Although we observed an improvement in the Homoscedasticity of Residuals, indicating that the spreading error was becoming more constant, the issue of heteroscedasticity persisted. This non-constant spread of errors could affect the accuracy and reliability of our model’s predictions.
Despite these challenges, we found encouraging results in terms of Linearity. The residual values were randomly distributed between -10 and 10, demonstrating that our model fulfilled the assumption of linearity. This indicated that the relationship between the predictor variables and the response variable was adequately captured by our model.
Given the persistent issue of heteroscedasticity, we recognized the need for further model refinement. Future steps could include exploring alternative transformation methods, such as logarithmic or power transformations, to address the issue of heteroscedasticity.
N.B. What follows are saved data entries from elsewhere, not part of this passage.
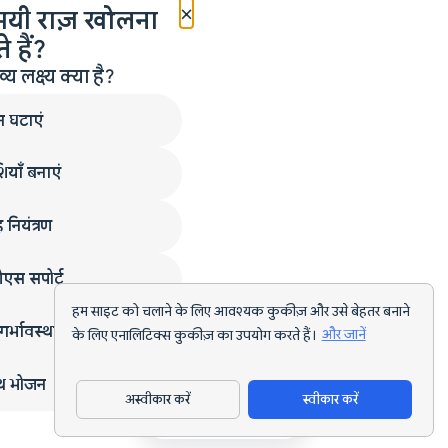
×
मयी राज़ खोलना
 हैं?
लक्ष्य क्या है?
न घटाएं
ियाँ बनाएं
 नियंत्रण
एस सपोर्ट
हम साइट को चलाने के लिए आवश्यक कुकीज़ और उसे बेहतर बनाने
गर्भावस्था
के लिए एनालिटिक्स कुकीज़ का उपयोग करते हैं।
और जानें
्थ भोजन
अस्वीकार करें
स्वीकार करें
ऐप डाउनलोड करें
Additionally, employing weighted least squares regression, robust regression techniques, or modeling frameworks specifically designed to handle heteroscedasticity could be considered.
It’s important to note that while linearity and homoscedasticity are crucial assumptions for regression analysis, addressing heteroscedasticity is equally important to ensure the validity of our model’s predictions. By recognizing and addressing these challenges, we can continue working towards improving the overall performance and accuracy of our model.